Постепенно мещанство обзаводится своей литературой, которая «героизирует» мещанина. Это делается очень просто: автор берёт ничтожнейшего Акакия Акакиевича из «Шинели» Гоголя, снабжает его психологией Ивана Ильича или героя «Мысли» Л.Андреева и, поместив такого искусственного человечка в современную обстановку, как-будто создаёт новый характер. Мещанин читает и наслаждается: «Вот какие у меня могут быть «глубокие переживания». Уже десятки раз воскрес в новых книгах старый знакомый Макар Девушкин и множество прочих «униженных и оскорблённых», но страдающих не столько по Достоевскому, сколько потому, что «патоки — мало, яиц — мало, масла — мало».

Всё чаще появляется в современной литературе излюбленная мещанством «неповторяемая личность» — человек, который жаждет абсолютной свободы выявления своего «я» и не хочет иметь никакого отношения к действительности, презираемой им. Прочитав книжку о герое, сделанном из материала наших великих мастеров слова, современный мещанин впадает в некий священный восторг перед самим собою и пишет кому-нибудь письмо, изображая себя так:

«Весь мой жизненный путь индивидуален, неповторяем, неподражаем, ведь больше никто в мире и в жизни не повторит его, этого пути, этих этапов, как и до меня никто не проделал.»

И ещё хорошо, если этот троекратный «непо…» выразит восторг перед самим собою только в письме: иногда он пишет целую книгу, в которой можно найти такие откровения:

«…Моё творчество было для меня выше опьянения от вина, сильней любви, слаще сна.»

Не смущаясь сомнительной грамотностью этой фразы, он продолжает:

«Я не могу уверять скептиков, которые считают художника обыкновенным человеком, в том, что в минуты опьянения «творчеством» я становился выше обыкновенного человека и всё знал.
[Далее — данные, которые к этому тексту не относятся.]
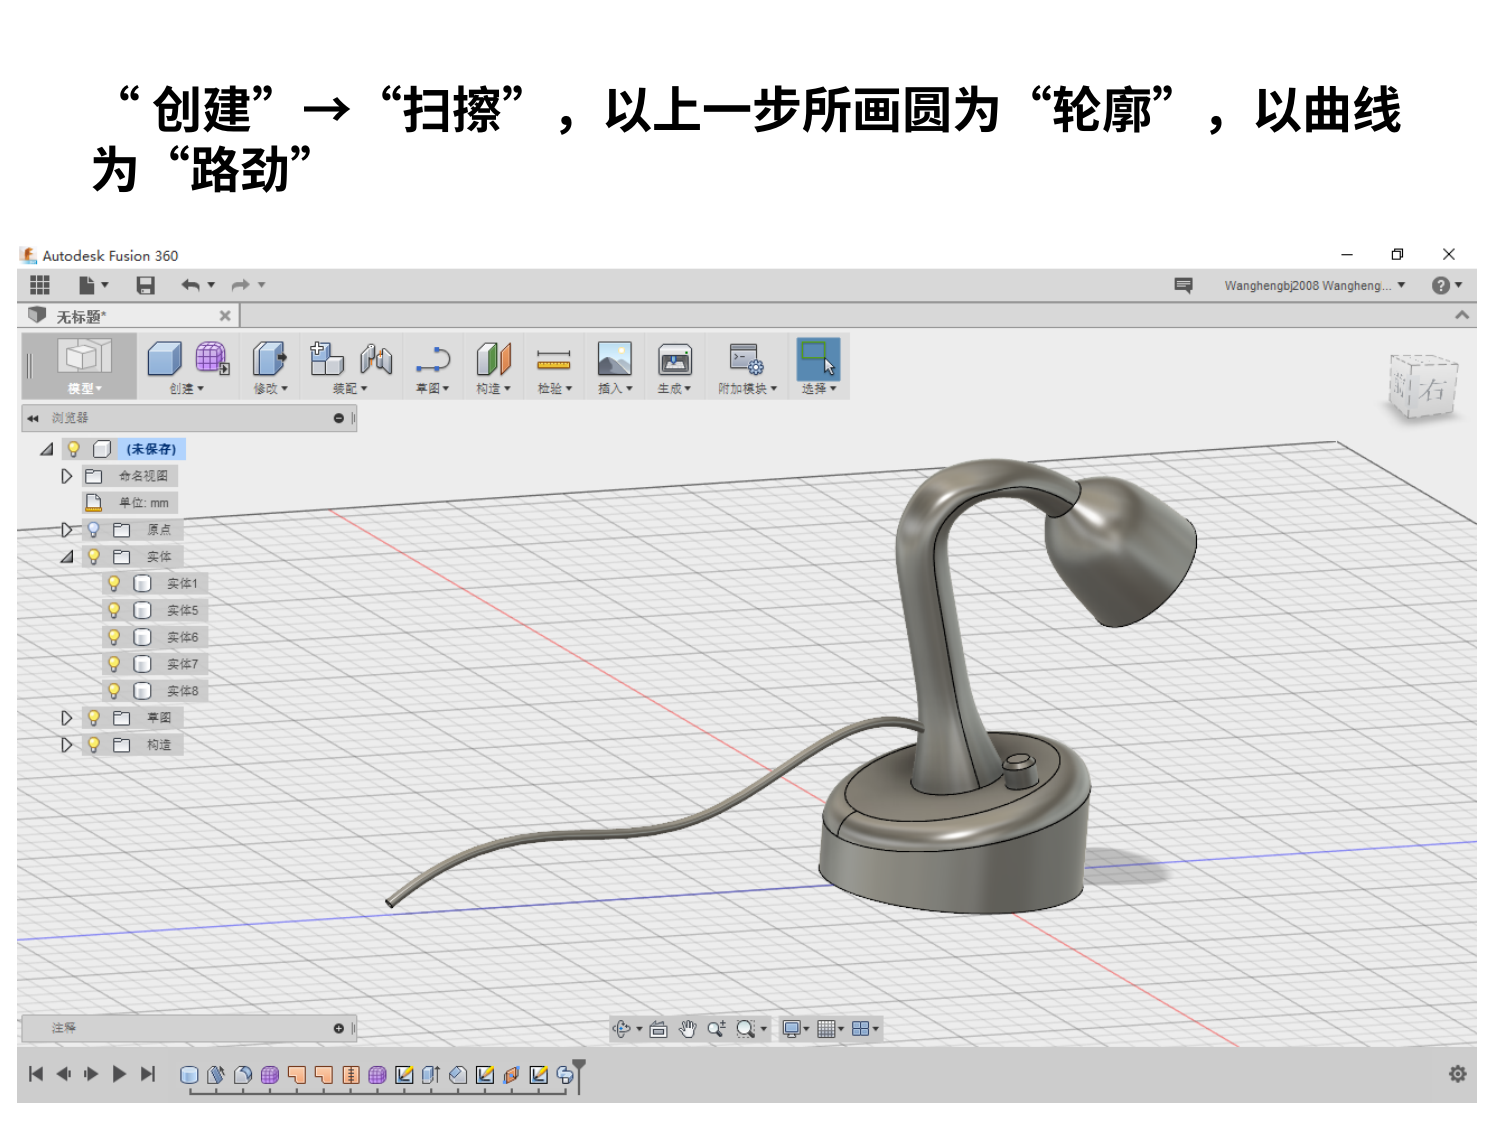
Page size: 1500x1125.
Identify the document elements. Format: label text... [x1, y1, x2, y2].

title “创建”→“扫擦”，以上一步所画圆为“轮廓”，以曲线为“路劲” [75, 45, 1425, 233]
picture [17, 243, 1477, 1103]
О, если б я был законодатель! Я написал бы такую статью закона, которая давала бы преимущественные права художнику мчаться в поездах и аэропланах, чтоб острым глазом пронизать пространство земли.»
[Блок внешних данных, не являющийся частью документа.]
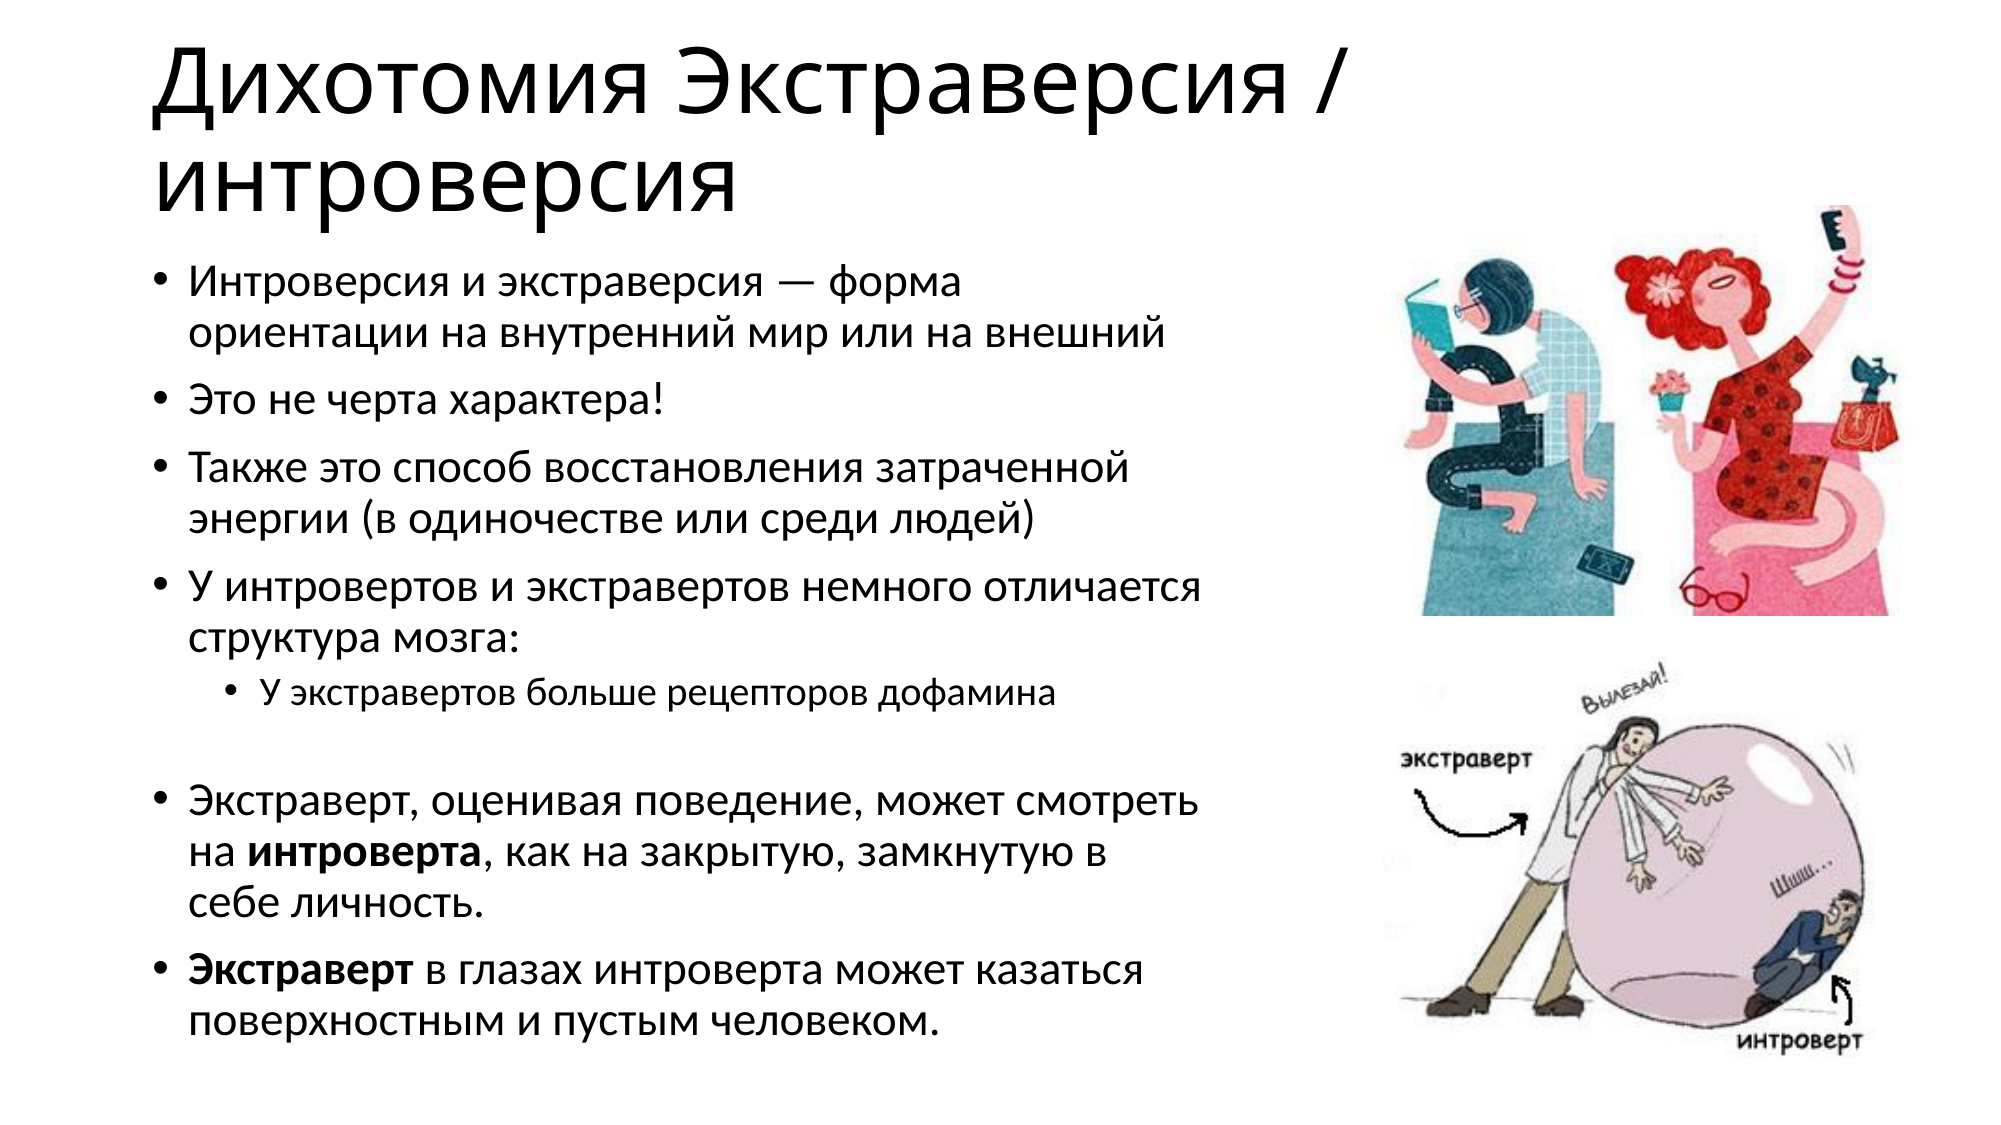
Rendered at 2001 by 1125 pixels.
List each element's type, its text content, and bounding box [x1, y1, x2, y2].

title Дихотомия Экстраверсия / интроверсия [137, 59, 1863, 206]
picture [1382, 205, 1923, 616]
list Интроверсия и экстраверсия — форма ориентации на внутренний мир или на внешний Это не черта характера! Также это способ восстановления затраченной энергии (в одиночестве или среди людей) У интровертов и экстравертов немного отличается структура мозга: У экстравертов больше рецепторов дофамина Экстраверт, оценивая поведение, может смотреть на интроверта, как на закрытую, замкнутую в себе личность. Экстраверт в глазах интроверта может казаться поверхностным и пустым человеком. [137, 248, 1227, 1066]
picture [1382, 655, 1875, 1066]
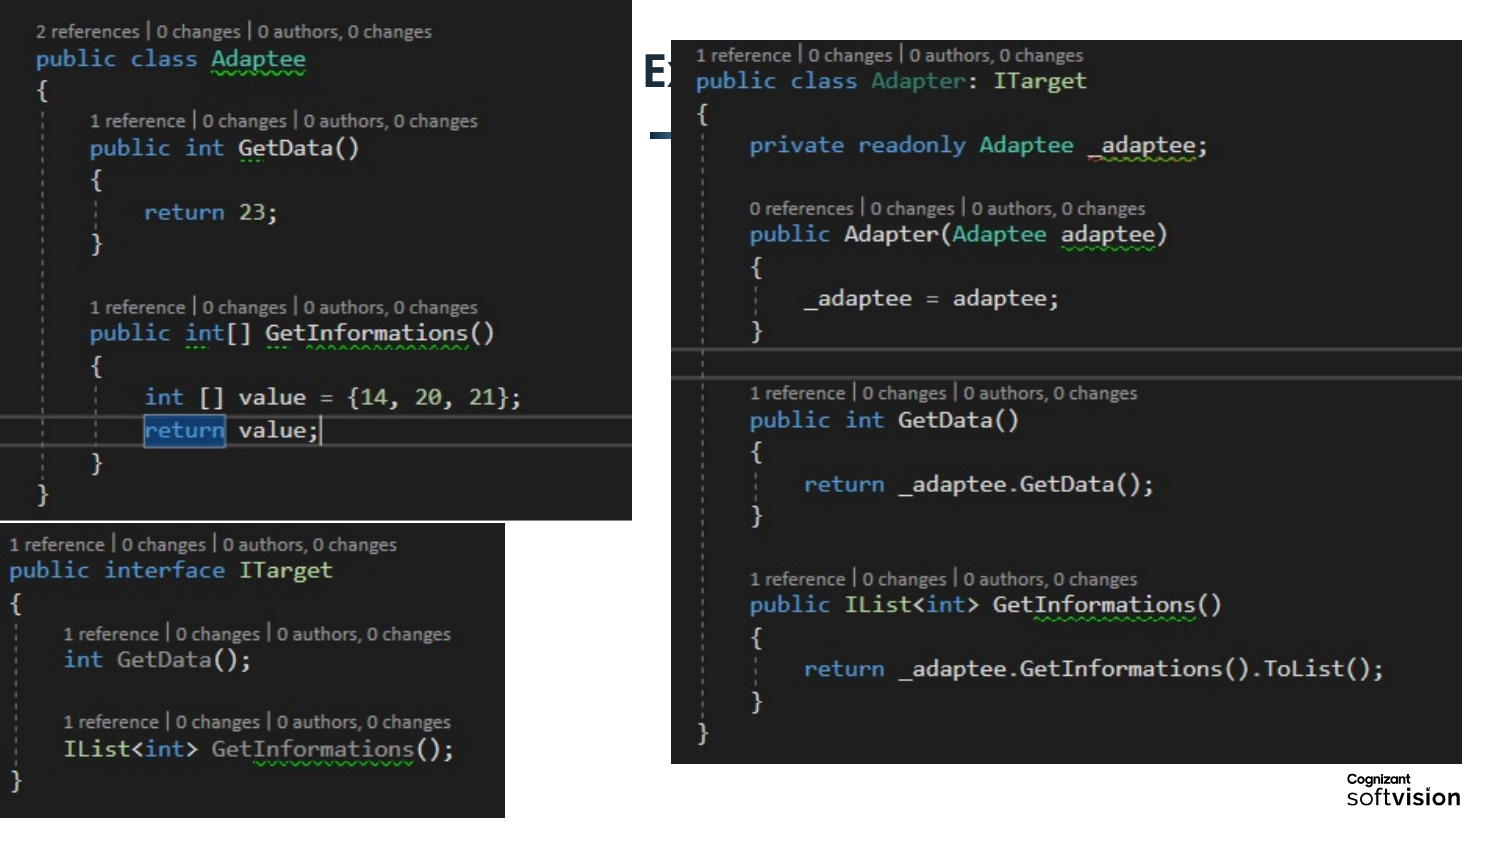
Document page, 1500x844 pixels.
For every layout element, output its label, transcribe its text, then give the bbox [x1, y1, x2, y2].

picture [0, 0, 632, 818]
picture [1346, 772, 1462, 807]
text_box Example [635, 11, 1438, 128]
picture [650, 39, 1463, 764]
Автор не способен заметить, как смешно и наивно столь сильно выраженное стремление к мимолётности и верхоглядству его нелепого героя, к которому он, автор, относится положительно. Критика тоже не замечает этого, авторы уже почитают себя «аристократами духа», великодушные издатели думают, что всё это очень хорошо, и предлагают читателю всё больше и больше словесной соломы, а критики, поглощённые междоусобной бранью и выпрямлением идеологической линии, плохо видят, как в литературу лезет «стопроцентный» мещанин.
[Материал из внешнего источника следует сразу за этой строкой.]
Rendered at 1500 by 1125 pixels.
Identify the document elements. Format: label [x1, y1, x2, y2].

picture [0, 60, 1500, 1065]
Хотя ложь ещё живёт, но совершенствуется только правда. Ложь укрепилась на тех позициях, которые созданы ею давным-давно, она не развивается, не становится хитрее и всё более очевидно обнаруживает свою хиленькую пошлость. Вот уже прошло лет пятьдесят, а буржуазная мысль не создала никаких новых «систем социальной философии», — систем, которые с достаточной для буржуазии убедительностью утверждали бы, что именно она, буржуазия, создана природою, богом, историей для власти над миром. После отчаянной и неудачной попытки Ф.Ницше доказать, что жизнь — бессмысленна, ложь — необходима и в том, что «человек человеку — волк», ничего противоестественного, ничего позорного нет, книга Шпенглера «Закат Европы» и книги, подобные этой, откровенно рассказали об интеллектуальном и волевом истощении буржуазии и установили факт механичности, инертности её движения по пути к окончательному вырождению. Доказательств этого факта много и помимо указанных в «Закате Европы». В западноевропейской литературе всё более определёнными становятся влияния, раньше совершенно чуждые ей, например: Толстого, Достоевского и осмеянного Ибсена. Его «Нора», «Женщина с моря» и другие женщины всё чаще становятся героинями романов и драм Англии, Франции, Германии, а это свидетельствует о том, что «основа государства» — крепкая буржуазная семья — расшатывается. Всё чаще литераторы Запада изображают «свободную женщину», которая смело разрывает мещанские традиции ради самостоятельной жизни. Это — «эмансипация» не на словах, а на деле; женщина становится во главе крупных торговых учреждений, идёт в журналистику, в политику, в спекулятивные авантюры. В Германии доктор философии Элеонора Кюн проповедует «гинекократию» — власть женщин. А рядом с этим растёт половое распутство, однополая «любовь» почти признана естественным явлением, издаются журналы, пропагандирующие её, легально существуют клубы и рестораны «гомосексуалистов», возрастает преступность среди крупной буржуазии, растут и самоубийства в её среде. Обо всём этом буржуазная пресса равнодушно сообщает почти каждый день. И так же, как это начинается среди нашего мещанства, западноевропейские писатели сочиняют своих героев из материала таких художников и мудрецов, каковы Стендаль, Бальзак и другие, кто давно и прекрасно видел ложь буржуазной действительности. Следует отметить рост критического отношения к современным условиям социального быта, — рост, особенно быстрый у литераторов САСШ.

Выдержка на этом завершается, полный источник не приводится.